─── Supplied passage
Advanced usage

Saving and loading neural estimators

In regards to saving and loading, neural estimators behave in the same manner as regular Flux models. Therefore, the examples and recommendations outlined in the Flux documentation also apply directly to neural estimators. For example, to save the model state of the neural estimator θ̂:

using Flux
using BSON: @save, @load
model_state = Flux.state(θ̂)
@save "estimator.bson" model_state

Then, to load it in a new session, one may initialise a neural estimator with the same architecture used previously, and load the saved model state:

@load "estimator.bson" model_state
Flux.loadmodel!(θ̂, model_state)

It is also straightforward to save the entire neural estimator, including its architecture (see here). However, the first approach outlined above is recommended for long-term storage.

For convenience, the function train() allows for the automatic saving of the model state during the training stage, via the argument savepath.

Storing expensive intermediate objects for data simulation

Parameters sampled from the prior distribution may be stored in two ways. Most simply, they can be stored as a $p \times K$ matrix, where $p$ is the number of parameters in the model and $K$ is the number of parameter vectors sampled from the prior distribution. Alternatively, they can be stored in a user-defined struct subtyping ParameterConfigurations, whose only requirement is a field θ that stores the $p \times K$ matrix of parameters. With this approach, one may store computationally expensive intermediate objects, such as Cholesky factors, for later use when conducting "on-the-fly" simulation, which is discussed below.
──────
• **Exercise brief**: Continue the advanced-usage notes on neural estimators, picking up right after the sentence about keeping Cholesky factors for "on-the-fly" simulation.
─── Dataset excerpt
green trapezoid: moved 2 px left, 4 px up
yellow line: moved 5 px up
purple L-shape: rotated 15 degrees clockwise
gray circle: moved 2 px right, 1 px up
──────
• **Answer to the problem**:
On-the-fly and just-in-time simulation

When data simulation is (relatively) computationally inexpensive, the training data set, $\mathcal{Z}_{\text{train}}$, can be simulated continuously during training, a technique coined "simulation-on-the-fly". Regularly refreshing $\mathcal{Z}_{\text{train}}$ leads to lower out-of-sample error and to a reduction in overfitting. This strategy therefore facilitates the use of larger, more representationally-powerful networks that are prone to overfitting when $\mathcal{Z}_{\text{train}}$ is fixed. Further, this technique allows for data be simulated "just-in-time", in the sense that they can be simulated in small batches, used to train the neural estimator, and then removed from memory. This can substantially reduce pressure on memory resources, particularly when working with large data sets.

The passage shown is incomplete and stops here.